Psychische Faktoren sind zwar nicht die alleinige Ursache; sie können jedoch die Beschwerden auslösen und ihre Wahrnehmung verstärken.

Reizmagen- und Reizdarm gehören mit 30 Prozent zu den häufigsten Beschwerden von Patienten einer allgemeinärztlichen Praxis. Frauen sind zwei- bis dreimal häufiger betroffen. Mit zunehmendem Alter steigt das Risiko für entsprechende Beschwerden.

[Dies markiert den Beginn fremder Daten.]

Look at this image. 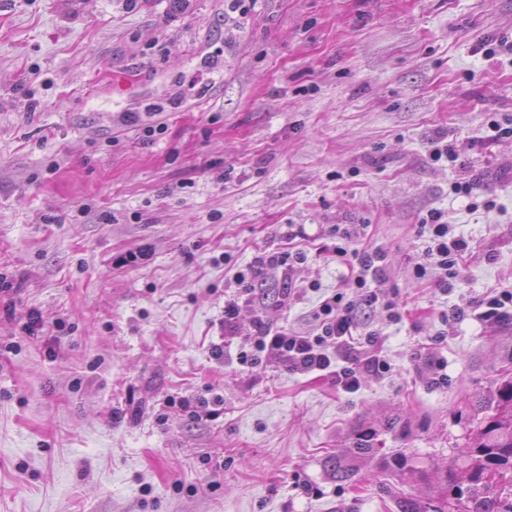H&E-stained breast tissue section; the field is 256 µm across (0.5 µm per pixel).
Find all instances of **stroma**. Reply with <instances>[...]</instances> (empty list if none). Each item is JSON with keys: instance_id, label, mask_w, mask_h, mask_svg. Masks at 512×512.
Listing matches in <instances>:
<instances>
[{"instance_id": "1", "label": "stroma", "mask_w": 512, "mask_h": 512, "mask_svg": "<svg viewBox=\"0 0 512 512\" xmlns=\"http://www.w3.org/2000/svg\"><path fill=\"white\" fill-rule=\"evenodd\" d=\"M487 36L512 42V0H0V512L438 505L512 379V324L447 318L512 289V136L489 127L512 53ZM472 178L491 208L450 194ZM432 208L470 241L447 294L413 274ZM336 224L386 254L403 319H357L389 371L351 394L214 359L233 274L298 231L265 315L314 327Z\"/></svg>"}]
</instances>
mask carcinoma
<instances>
[{
    "mask_svg": "<svg viewBox=\"0 0 512 512\" xmlns=\"http://www.w3.org/2000/svg\"><path fill=\"white\" fill-rule=\"evenodd\" d=\"M478 436L476 446L465 451L464 470L445 475V489L464 512H512V380L500 388Z\"/></svg>",
    "mask_w": 512,
    "mask_h": 512,
    "instance_id": "cac0c4a2",
    "label": "carcinoma"
}]
</instances>
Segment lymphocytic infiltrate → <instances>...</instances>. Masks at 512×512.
<instances>
[{
  "mask_svg": "<svg viewBox=\"0 0 512 512\" xmlns=\"http://www.w3.org/2000/svg\"><path fill=\"white\" fill-rule=\"evenodd\" d=\"M337 239L334 248L339 260L354 258L345 280V290L324 298L316 314L317 324L312 332L300 333L273 327L263 319L254 322V337L249 347L236 355L239 366L253 369L266 355H273L288 373L309 375L324 373L331 376L337 389L353 393L359 390L365 374L382 372L387 363L380 355L381 338L378 331L359 332L357 312L362 307L385 303L389 319L400 322L402 315L396 301H382L375 283L382 272L385 253L381 248H350L351 234L347 229L333 227ZM419 237L424 240V254L430 265L418 268L417 278L432 277L441 293H449L458 274V267L470 249V242L457 235L443 211L428 210L419 224ZM302 251H282L260 254L242 270L235 272V295L224 301V339L232 341L237 334V319L243 304L254 302V282L262 274L273 271L284 275L280 306H287L294 288L286 273L293 260L302 259ZM477 310L480 319L491 324L512 321V291L472 301L469 308L451 306L449 320H464L469 310Z\"/></svg>",
  "mask_w": 512,
  "mask_h": 512,
  "instance_id": "f902f5d3",
  "label": "lymphocytic infiltrate"
}]
</instances>
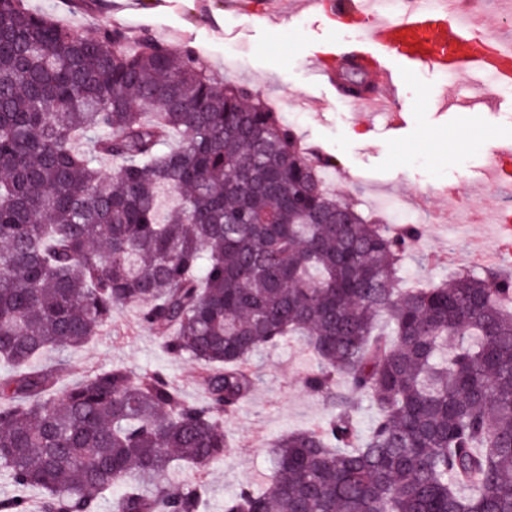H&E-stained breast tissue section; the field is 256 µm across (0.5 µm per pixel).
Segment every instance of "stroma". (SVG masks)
Wrapping results in <instances>:
<instances>
[{
    "label": "stroma",
    "instance_id": "1",
    "mask_svg": "<svg viewBox=\"0 0 512 512\" xmlns=\"http://www.w3.org/2000/svg\"><path fill=\"white\" fill-rule=\"evenodd\" d=\"M28 5L84 37L119 27L133 39L150 34L178 53L198 50L215 81L247 88L303 143L337 158V168L328 172L331 191L372 204L389 197L412 213L421 236L405 271L416 281L449 278L456 268L474 265L480 250L501 253L499 271L512 273L511 237L495 238L478 222L463 229L433 223L430 208L448 214L457 203L439 196L425 209L413 199L432 186L452 184L467 195L483 190L492 155L512 153V86L452 109L445 107L442 89L467 85L468 77L413 70L397 83L395 103L403 122L395 126L385 115L366 111L362 101L339 97L330 76L313 72L312 59L323 57L332 67L337 54L366 44L361 29L336 27L331 13H311L301 0H281L280 14L271 21L259 18L262 0H29ZM67 359L76 377L115 364L159 368L187 399L201 398L194 387L198 364L169 358L134 308L115 310L100 335ZM254 364L262 381L225 422L236 450L202 475L211 512H222L225 496L240 484L268 482L275 440L314 427L327 415L322 398L305 386L315 363L297 337L262 351Z\"/></svg>",
    "mask_w": 512,
    "mask_h": 512
}]
</instances>
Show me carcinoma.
Returning a JSON list of instances; mask_svg holds the SVG:
<instances>
[{"label": "carcinoma", "mask_w": 512, "mask_h": 512, "mask_svg": "<svg viewBox=\"0 0 512 512\" xmlns=\"http://www.w3.org/2000/svg\"><path fill=\"white\" fill-rule=\"evenodd\" d=\"M345 62L336 92L372 95V61ZM251 98L192 49L77 38L0 0V477L38 490L37 512H99L117 487L112 512H210L202 478H161L230 454L224 418L260 380L253 358L301 336L328 415L279 439L268 485L224 512H512V278L397 287L417 230L335 199L321 171L336 162ZM162 190L182 196L163 217ZM123 307L201 366V400L160 369L67 381L64 355Z\"/></svg>", "instance_id": "cac0c4a2"}]
</instances>
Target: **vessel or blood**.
I'll list each match as a JSON object with an SVG mask.
<instances>
[{
    "instance_id": "b4317fda",
    "label": "vessel or blood",
    "mask_w": 512,
    "mask_h": 512,
    "mask_svg": "<svg viewBox=\"0 0 512 512\" xmlns=\"http://www.w3.org/2000/svg\"><path fill=\"white\" fill-rule=\"evenodd\" d=\"M307 6L354 15L363 22L364 36L379 56L394 64L376 70L372 81L378 91L367 98L370 110L392 112L397 91V66H421L442 73H464L473 81L483 77L512 82V37L487 30L482 21L449 0H412L394 20L379 17L370 0H306Z\"/></svg>"
}]
</instances>
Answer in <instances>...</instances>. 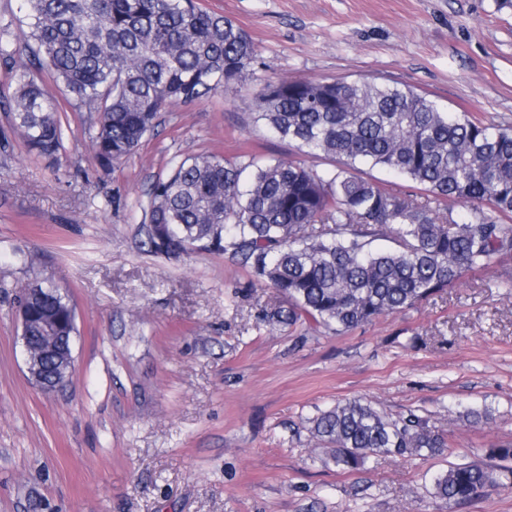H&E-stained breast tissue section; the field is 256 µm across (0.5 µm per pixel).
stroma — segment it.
<instances>
[{
	"instance_id": "stroma-1",
	"label": "stroma",
	"mask_w": 512,
	"mask_h": 512,
	"mask_svg": "<svg viewBox=\"0 0 512 512\" xmlns=\"http://www.w3.org/2000/svg\"><path fill=\"white\" fill-rule=\"evenodd\" d=\"M202 3L248 33L259 64L232 95L169 104L125 160L103 164L96 113L71 105L57 161L37 157L0 105V512H512V461L489 454L512 444V289L498 285L512 257L344 333L273 329L275 289L227 254L151 253L144 228L152 184L186 156L302 159L253 121L271 79L389 80L512 125V0ZM49 276L77 334L67 381L45 393L16 298ZM354 397L423 416L449 451L324 465L311 421ZM472 460L499 485L431 496L434 474Z\"/></svg>"
}]
</instances>
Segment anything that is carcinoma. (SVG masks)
<instances>
[{
  "label": "carcinoma",
  "mask_w": 512,
  "mask_h": 512,
  "mask_svg": "<svg viewBox=\"0 0 512 512\" xmlns=\"http://www.w3.org/2000/svg\"><path fill=\"white\" fill-rule=\"evenodd\" d=\"M32 66L15 71L7 103L30 152L53 160L63 141L55 89L99 114L94 147L108 164L130 156L169 104L233 93L257 61L247 34L198 0H25ZM10 26L0 58L16 63ZM46 72L48 86L33 71ZM254 122L310 157L318 171L254 154L183 159L149 191L146 236L230 254L287 302L272 326L309 323L346 332L414 307L469 273L512 256V126L449 112L410 87L376 81H267ZM402 175L418 202L364 168ZM472 207L457 221L451 205ZM378 240L392 246L381 249ZM35 322L70 324L74 307L56 292ZM329 461L354 469L370 456L442 453L448 442L409 411L393 418L360 398L313 420ZM497 474L479 461L432 479L446 503L480 498Z\"/></svg>",
  "instance_id": "cac0c4a2"
}]
</instances>
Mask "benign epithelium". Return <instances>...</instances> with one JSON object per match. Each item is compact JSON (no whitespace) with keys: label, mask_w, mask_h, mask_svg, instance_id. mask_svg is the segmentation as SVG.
I'll return each instance as SVG.
<instances>
[{"label":"benign epithelium","mask_w":512,"mask_h":512,"mask_svg":"<svg viewBox=\"0 0 512 512\" xmlns=\"http://www.w3.org/2000/svg\"><path fill=\"white\" fill-rule=\"evenodd\" d=\"M21 324L20 340L26 355L27 371L33 383L44 391H52L63 383L54 368L58 355H72L74 337L69 331L53 322L42 325V336L34 338L28 335L32 323L31 312L22 307L18 309Z\"/></svg>","instance_id":"7a95c632"}]
</instances>
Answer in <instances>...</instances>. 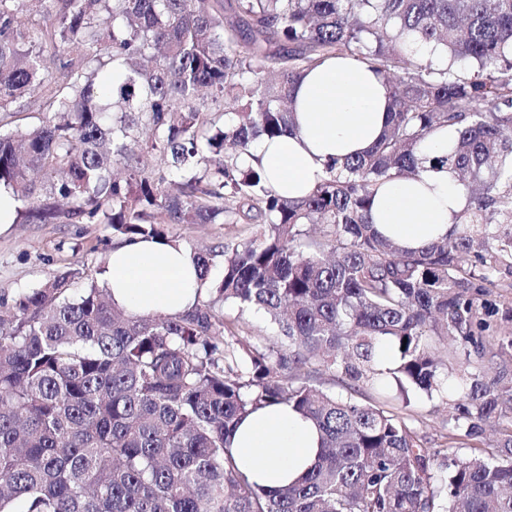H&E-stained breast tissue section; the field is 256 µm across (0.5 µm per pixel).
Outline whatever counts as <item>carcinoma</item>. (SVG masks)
I'll return each instance as SVG.
<instances>
[{"mask_svg": "<svg viewBox=\"0 0 512 512\" xmlns=\"http://www.w3.org/2000/svg\"><path fill=\"white\" fill-rule=\"evenodd\" d=\"M26 2L0 0V113L32 98L43 114L0 131L17 217L168 243L177 224L256 232L190 251L205 297L175 316L126 314L88 270L0 298V512H512V336L494 330L512 309L490 292L512 280V0H49L37 20ZM331 56L383 77L388 126L281 196L243 156L292 131L296 82ZM445 127L448 153L423 154ZM428 168L468 204L446 241L406 251L374 229L372 199ZM226 304L263 311L274 341L243 346ZM394 384L445 401L446 447L388 408ZM363 389L384 401L350 397ZM271 403L321 435L314 466L275 489L230 449Z\"/></svg>", "mask_w": 512, "mask_h": 512, "instance_id": "obj_1", "label": "carcinoma"}]
</instances>
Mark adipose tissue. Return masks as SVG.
<instances>
[{"label": "adipose tissue", "mask_w": 512, "mask_h": 512, "mask_svg": "<svg viewBox=\"0 0 512 512\" xmlns=\"http://www.w3.org/2000/svg\"><path fill=\"white\" fill-rule=\"evenodd\" d=\"M383 78L366 64L331 57L299 80L293 132L253 142L246 163L261 165L274 189L304 196L325 174L327 162L365 154L389 116ZM467 194L448 170L382 184L372 202L379 233L415 251L451 234L467 206ZM103 282L115 307L131 315H176L198 302V274L179 245L137 238L114 244ZM315 425L288 404L249 415L232 435V453L249 481L274 488L298 478L315 460Z\"/></svg>", "instance_id": "adipose-tissue-1"}]
</instances>
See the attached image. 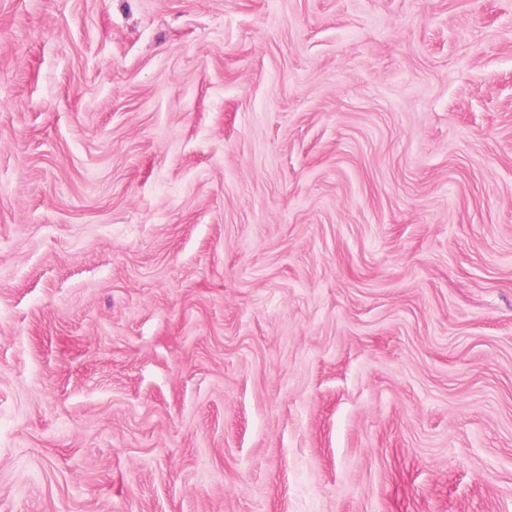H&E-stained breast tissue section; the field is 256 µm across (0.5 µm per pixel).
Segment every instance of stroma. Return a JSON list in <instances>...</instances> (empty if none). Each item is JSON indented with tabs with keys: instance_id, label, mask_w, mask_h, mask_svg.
<instances>
[{
	"instance_id": "obj_1",
	"label": "stroma",
	"mask_w": 512,
	"mask_h": 512,
	"mask_svg": "<svg viewBox=\"0 0 512 512\" xmlns=\"http://www.w3.org/2000/svg\"><path fill=\"white\" fill-rule=\"evenodd\" d=\"M0 512H512V0H0Z\"/></svg>"
}]
</instances>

Unterschiedliche Symptome machen Betroffenen das Leben schwer

Die Symptome sind von Patient zu Patient unterschiedlich und können auch gemeinsam auftreten. So kommt es beim Reizmagen (Fachbegriff "funktionelle1 Dyspepsie") häufig zu Druckgefühl oder Schmerzen im Oberbauch nach der Nahrungszufuhr. Typisch sind auch ein vorzeitiges Sättigungs- und Völlegefühl sowie Übelkeit und Brechreiz. Beim Reizdarm (auch "Colon irritabile" oder "Irritable bowel syndrome" genannt) kommen zusätzlich zu den Bauchschmerzen veränderte Stuhlgewohnheiten (Durchfälle, Verstopfung, auch im Wechsel), ein starker Stuhldrang, das Gefühl unvollständiger Stuhlentleerung, Schleimbeimengungen im Stuhl oder Blähungen und ein aufgetriebener Bauch hinzu. Nach internationaler Übereinkunft spricht man von Reizmagen bzw. Reizdarm erst, wenn die Beschwerden über einen Zeitraum von mindestens drei Monaten im vergangenen Jahr vorgelegen haben, und wenn durch medizinische Untersuchungen eine körperliche Erkrankung (z. B. Magengeschwür, Darmentzündung) als Ursache der Beschwerden ausgeschlossen werden kann.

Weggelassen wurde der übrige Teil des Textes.